--- GEKOZEN FRAGMENT ---
※ ※ ※

ECLI:NL:GHSHE:2015:4076

Gerechtshof 's-Hertogenbosch

Datum uitspraak
8 oktober 2015
Publicatiedatum
13 oktober 2015
Zaaknummer
HR 200.174.867/01
Instantie
Gerechtshof 's-Hertogenbosch
Type
Uitspraak
Rechtsgebied
Civiel recht; Insolventierecht
Procedures
  • Hoger beroep
Vindplaatsen
  • Rechtspraak.nl
AI samenvatting door LexboostAutomatisch gegenereerd

Toelating tot schuldsaneringsregeling en niet-ontvankelijkheid van verzoeker

In deze zaak heeft het Gerechtshof 's-Hertogenbosch op 8 oktober 2015 uitspraak gedaan in hoger beroep over de toelating van [appellante] tot de schuldsaneringsregeling. [appellante] had eerder een verzoek ingediend bij de rechtbank Zeeland-West-Brabant, dat op 4 augustus 2015 was afgewezen. De rechtbank oordeelde dat [appellante] niet te goeder trouw was geweest in de vijf jaar voorafgaand aan haar verzoek, omdat zij geen minnelijk traject had doorlopen en haar schuldenlast niet goed kon worden vastgesteld. Het hof heeft de zaak behandeld na een mondelinge zitting op 30 september 2015, waarbij [appellante] werd bijgestaan door haar advocaat, mr. S. van Steenberge.

※ ※ ※

--- VERMELDE ITEMS ---
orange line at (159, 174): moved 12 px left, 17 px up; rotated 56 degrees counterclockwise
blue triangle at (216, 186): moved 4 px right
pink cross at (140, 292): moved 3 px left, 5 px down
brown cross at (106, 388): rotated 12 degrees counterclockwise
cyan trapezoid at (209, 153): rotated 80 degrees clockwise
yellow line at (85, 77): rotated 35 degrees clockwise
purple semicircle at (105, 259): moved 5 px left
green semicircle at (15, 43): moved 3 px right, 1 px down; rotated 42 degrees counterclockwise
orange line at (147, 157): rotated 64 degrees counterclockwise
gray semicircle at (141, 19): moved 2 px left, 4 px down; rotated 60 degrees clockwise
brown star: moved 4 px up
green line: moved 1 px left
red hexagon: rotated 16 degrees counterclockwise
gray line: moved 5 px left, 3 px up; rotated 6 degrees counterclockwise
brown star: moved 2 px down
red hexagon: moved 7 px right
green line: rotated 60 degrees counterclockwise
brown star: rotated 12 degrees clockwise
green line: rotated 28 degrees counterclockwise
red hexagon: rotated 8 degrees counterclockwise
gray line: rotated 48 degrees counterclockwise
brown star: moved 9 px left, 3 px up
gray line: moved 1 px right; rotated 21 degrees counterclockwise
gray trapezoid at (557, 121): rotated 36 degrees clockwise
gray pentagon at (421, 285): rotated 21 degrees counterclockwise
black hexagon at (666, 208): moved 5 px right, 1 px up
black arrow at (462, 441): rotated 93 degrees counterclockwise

※ ※ ※

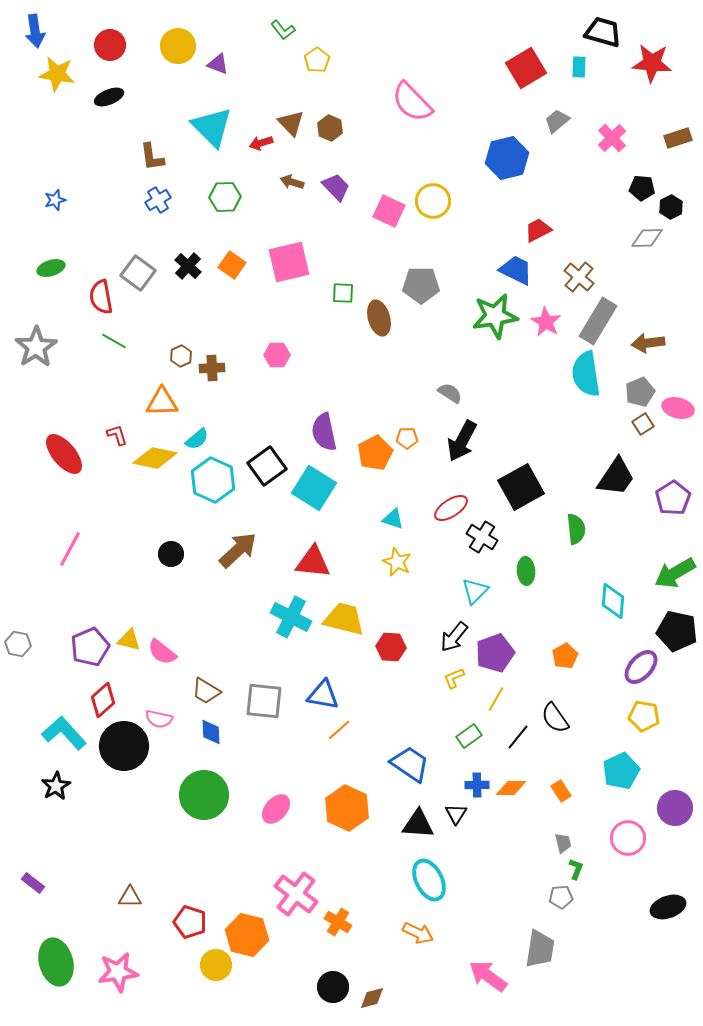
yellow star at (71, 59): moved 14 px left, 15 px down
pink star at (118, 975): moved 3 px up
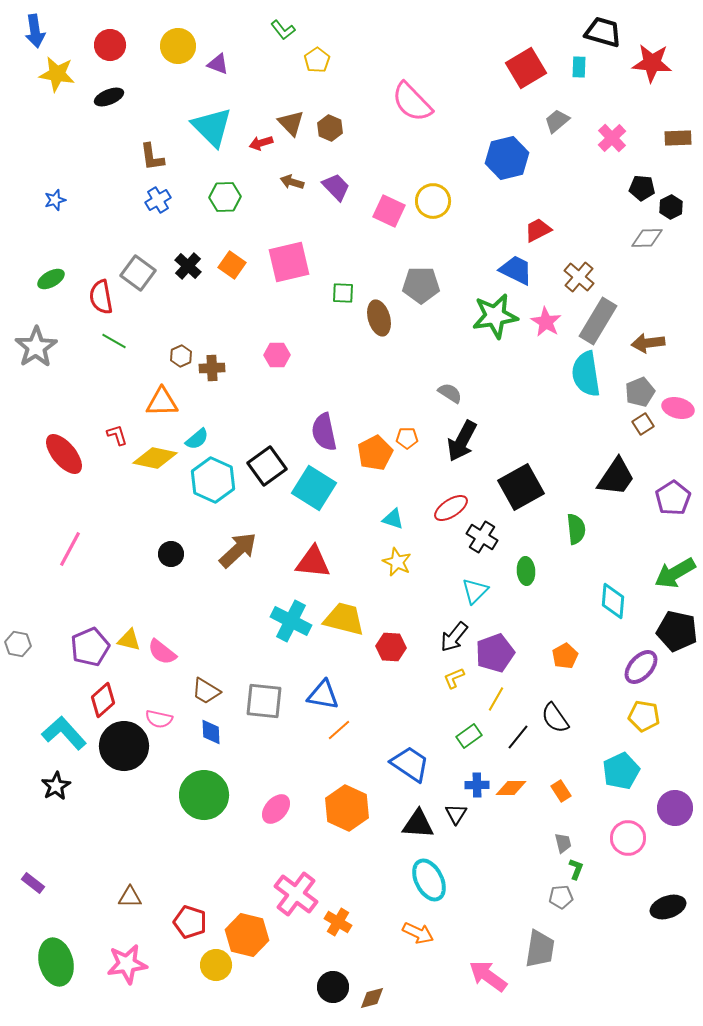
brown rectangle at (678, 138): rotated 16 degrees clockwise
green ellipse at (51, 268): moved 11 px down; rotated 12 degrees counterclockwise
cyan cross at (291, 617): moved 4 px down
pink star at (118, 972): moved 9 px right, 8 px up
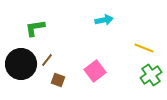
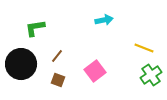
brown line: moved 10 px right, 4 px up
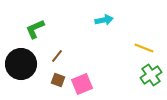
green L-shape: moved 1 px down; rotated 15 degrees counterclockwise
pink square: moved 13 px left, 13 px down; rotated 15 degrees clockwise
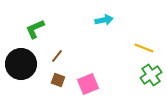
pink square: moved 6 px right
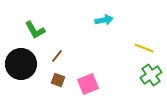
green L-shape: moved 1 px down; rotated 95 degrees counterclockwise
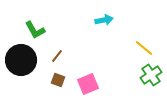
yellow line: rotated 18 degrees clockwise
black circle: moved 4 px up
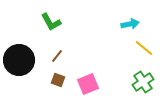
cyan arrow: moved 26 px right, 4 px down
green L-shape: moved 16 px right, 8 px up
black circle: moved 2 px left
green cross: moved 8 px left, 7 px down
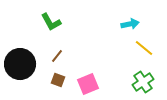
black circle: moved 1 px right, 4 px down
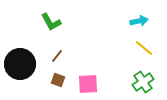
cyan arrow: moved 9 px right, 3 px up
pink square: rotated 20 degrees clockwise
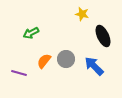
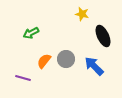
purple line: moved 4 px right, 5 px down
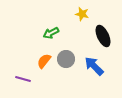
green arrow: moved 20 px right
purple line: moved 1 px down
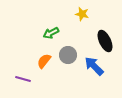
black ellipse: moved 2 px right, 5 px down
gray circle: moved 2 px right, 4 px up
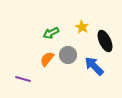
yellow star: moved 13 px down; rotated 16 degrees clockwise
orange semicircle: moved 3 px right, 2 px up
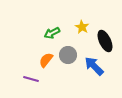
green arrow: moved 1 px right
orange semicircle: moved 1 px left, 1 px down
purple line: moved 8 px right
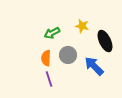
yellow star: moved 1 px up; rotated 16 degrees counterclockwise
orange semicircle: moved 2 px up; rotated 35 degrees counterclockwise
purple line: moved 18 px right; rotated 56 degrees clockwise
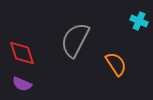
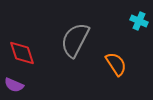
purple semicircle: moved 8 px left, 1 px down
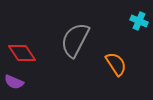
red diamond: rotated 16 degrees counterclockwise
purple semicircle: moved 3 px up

※ ※ ※

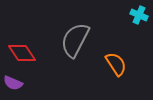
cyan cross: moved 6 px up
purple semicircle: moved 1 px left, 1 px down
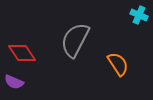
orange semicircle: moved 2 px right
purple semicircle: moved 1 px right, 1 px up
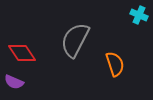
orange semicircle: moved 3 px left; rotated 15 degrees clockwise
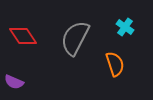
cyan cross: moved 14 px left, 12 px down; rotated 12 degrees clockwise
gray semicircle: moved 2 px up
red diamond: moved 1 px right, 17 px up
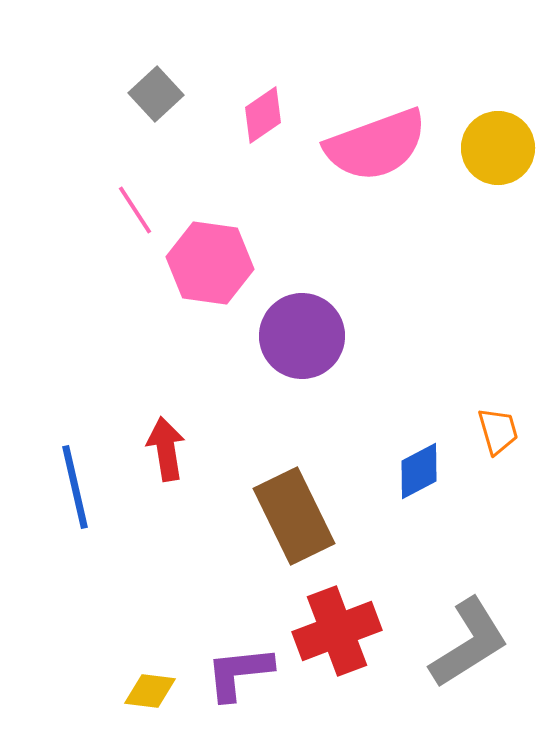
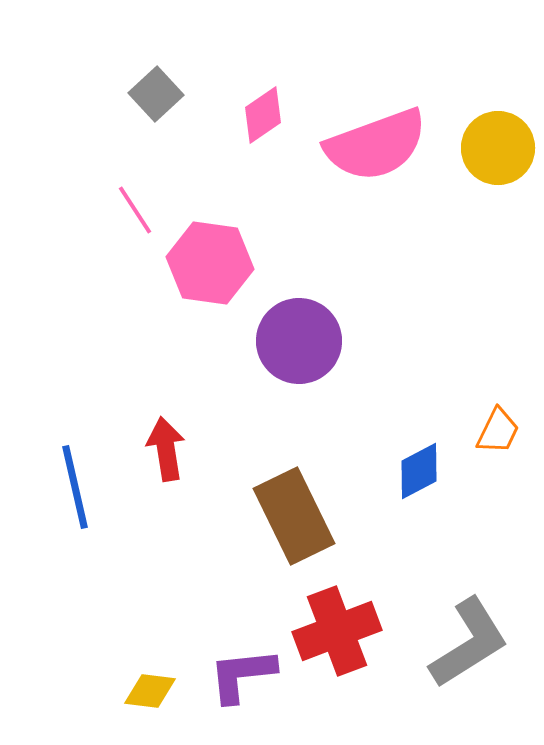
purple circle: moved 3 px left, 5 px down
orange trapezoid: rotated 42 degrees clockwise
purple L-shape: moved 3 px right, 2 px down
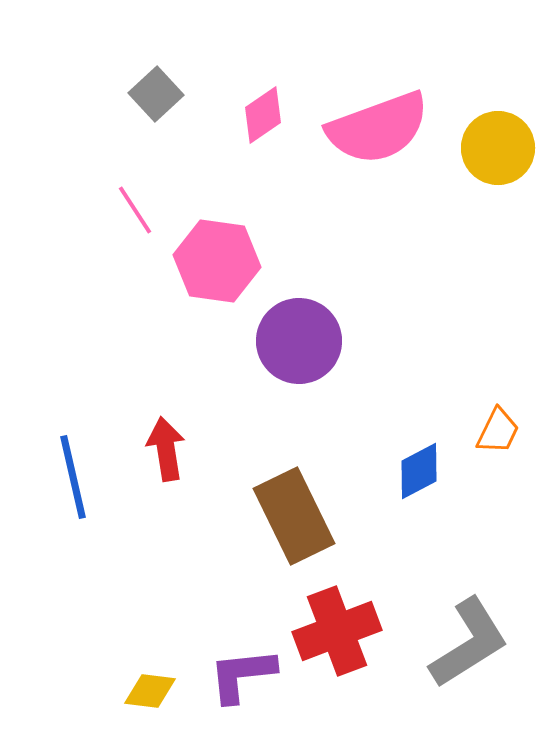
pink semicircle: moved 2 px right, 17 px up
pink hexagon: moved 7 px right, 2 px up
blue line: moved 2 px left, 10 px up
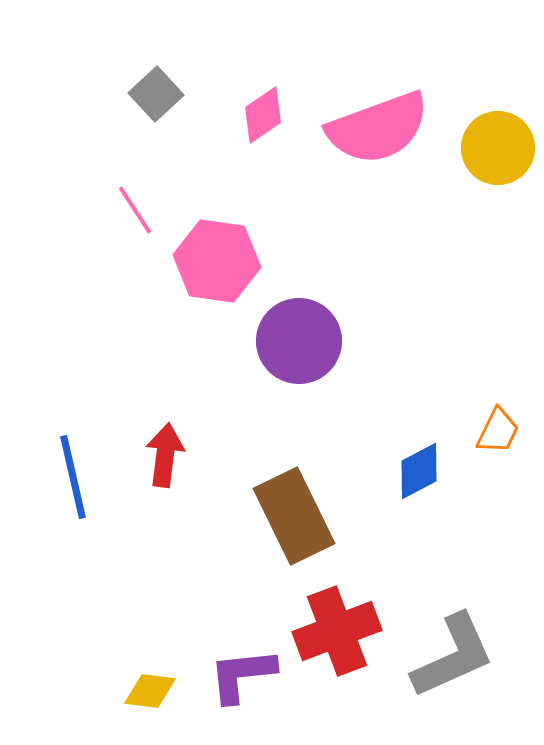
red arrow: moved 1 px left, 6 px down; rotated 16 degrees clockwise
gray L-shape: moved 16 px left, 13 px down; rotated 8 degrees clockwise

※ ※ ※

--- OPDRACHT ---
Op welke datum wees de rechtbank Zeeland-West-Brabant volgens de uitspraak over de schuldsaneringsregeling het verzoek af?

--- ANTWOORD HIERONDER ---
Op 4 augustus 2015.